TASK - Gather the lines from the material that contain "down".

INPUT FOR THIS TASK -
============================================================

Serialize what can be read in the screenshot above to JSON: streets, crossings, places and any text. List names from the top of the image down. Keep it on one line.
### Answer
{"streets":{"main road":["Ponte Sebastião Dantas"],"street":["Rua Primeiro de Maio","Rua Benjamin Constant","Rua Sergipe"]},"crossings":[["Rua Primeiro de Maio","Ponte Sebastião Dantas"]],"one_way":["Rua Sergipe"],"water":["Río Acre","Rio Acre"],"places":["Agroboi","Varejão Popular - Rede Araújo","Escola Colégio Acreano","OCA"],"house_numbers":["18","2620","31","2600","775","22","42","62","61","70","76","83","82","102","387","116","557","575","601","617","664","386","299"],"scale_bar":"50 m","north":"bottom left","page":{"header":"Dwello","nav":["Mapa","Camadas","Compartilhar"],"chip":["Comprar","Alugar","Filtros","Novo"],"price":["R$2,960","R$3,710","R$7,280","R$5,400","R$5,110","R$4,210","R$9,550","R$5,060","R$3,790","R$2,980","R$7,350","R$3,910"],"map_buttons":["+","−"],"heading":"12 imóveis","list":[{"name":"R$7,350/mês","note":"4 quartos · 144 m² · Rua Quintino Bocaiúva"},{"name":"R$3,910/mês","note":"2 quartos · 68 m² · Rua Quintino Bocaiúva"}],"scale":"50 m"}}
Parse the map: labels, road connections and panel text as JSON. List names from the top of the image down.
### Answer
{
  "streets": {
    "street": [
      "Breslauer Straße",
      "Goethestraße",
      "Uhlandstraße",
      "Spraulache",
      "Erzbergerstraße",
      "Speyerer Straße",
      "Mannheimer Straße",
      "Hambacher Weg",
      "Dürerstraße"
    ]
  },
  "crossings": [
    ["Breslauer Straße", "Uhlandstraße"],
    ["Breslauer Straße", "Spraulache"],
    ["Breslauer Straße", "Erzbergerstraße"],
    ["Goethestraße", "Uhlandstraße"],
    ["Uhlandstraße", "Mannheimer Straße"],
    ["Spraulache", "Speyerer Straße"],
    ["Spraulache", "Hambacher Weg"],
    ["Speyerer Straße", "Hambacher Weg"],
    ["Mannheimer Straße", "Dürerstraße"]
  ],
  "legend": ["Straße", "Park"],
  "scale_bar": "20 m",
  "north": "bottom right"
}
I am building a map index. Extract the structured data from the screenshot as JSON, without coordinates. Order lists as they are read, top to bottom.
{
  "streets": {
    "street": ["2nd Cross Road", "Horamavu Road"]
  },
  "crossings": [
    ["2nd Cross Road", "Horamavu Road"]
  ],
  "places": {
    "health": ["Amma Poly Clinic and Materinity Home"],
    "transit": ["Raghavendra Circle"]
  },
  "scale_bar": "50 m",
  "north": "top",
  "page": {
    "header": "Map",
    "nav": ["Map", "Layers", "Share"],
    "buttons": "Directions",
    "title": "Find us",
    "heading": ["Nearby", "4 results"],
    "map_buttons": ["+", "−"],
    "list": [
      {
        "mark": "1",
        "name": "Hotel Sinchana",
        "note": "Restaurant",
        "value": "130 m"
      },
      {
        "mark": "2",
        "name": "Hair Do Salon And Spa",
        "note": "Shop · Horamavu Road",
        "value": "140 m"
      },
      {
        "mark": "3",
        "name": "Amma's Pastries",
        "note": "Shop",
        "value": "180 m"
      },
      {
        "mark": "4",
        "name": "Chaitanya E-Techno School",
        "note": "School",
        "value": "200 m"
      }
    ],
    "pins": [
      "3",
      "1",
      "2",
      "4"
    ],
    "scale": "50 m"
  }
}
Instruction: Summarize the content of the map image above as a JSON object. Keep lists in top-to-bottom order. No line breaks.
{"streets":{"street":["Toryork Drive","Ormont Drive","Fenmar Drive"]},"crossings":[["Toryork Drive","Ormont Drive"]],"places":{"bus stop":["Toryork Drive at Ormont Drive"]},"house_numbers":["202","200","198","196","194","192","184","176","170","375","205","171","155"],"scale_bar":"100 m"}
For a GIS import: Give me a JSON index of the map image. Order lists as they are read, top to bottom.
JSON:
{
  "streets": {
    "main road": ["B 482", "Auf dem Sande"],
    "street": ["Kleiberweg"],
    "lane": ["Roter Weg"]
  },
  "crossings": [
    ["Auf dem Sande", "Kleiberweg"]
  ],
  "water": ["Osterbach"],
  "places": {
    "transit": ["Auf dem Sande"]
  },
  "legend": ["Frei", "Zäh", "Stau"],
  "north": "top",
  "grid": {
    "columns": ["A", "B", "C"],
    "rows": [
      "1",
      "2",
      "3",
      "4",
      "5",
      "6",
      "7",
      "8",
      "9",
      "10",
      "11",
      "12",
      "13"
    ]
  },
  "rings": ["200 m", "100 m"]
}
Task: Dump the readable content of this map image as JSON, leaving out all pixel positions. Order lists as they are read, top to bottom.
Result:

============================================================

RESPONSE BOX -
Serialize what can be read in the screenshot above to JSON: streets, crossings, places and any text. List names from the top of the image down. Keep it on one line.
Parse the map: labels, road connections and panel text as JSON. List names from the top of the image down.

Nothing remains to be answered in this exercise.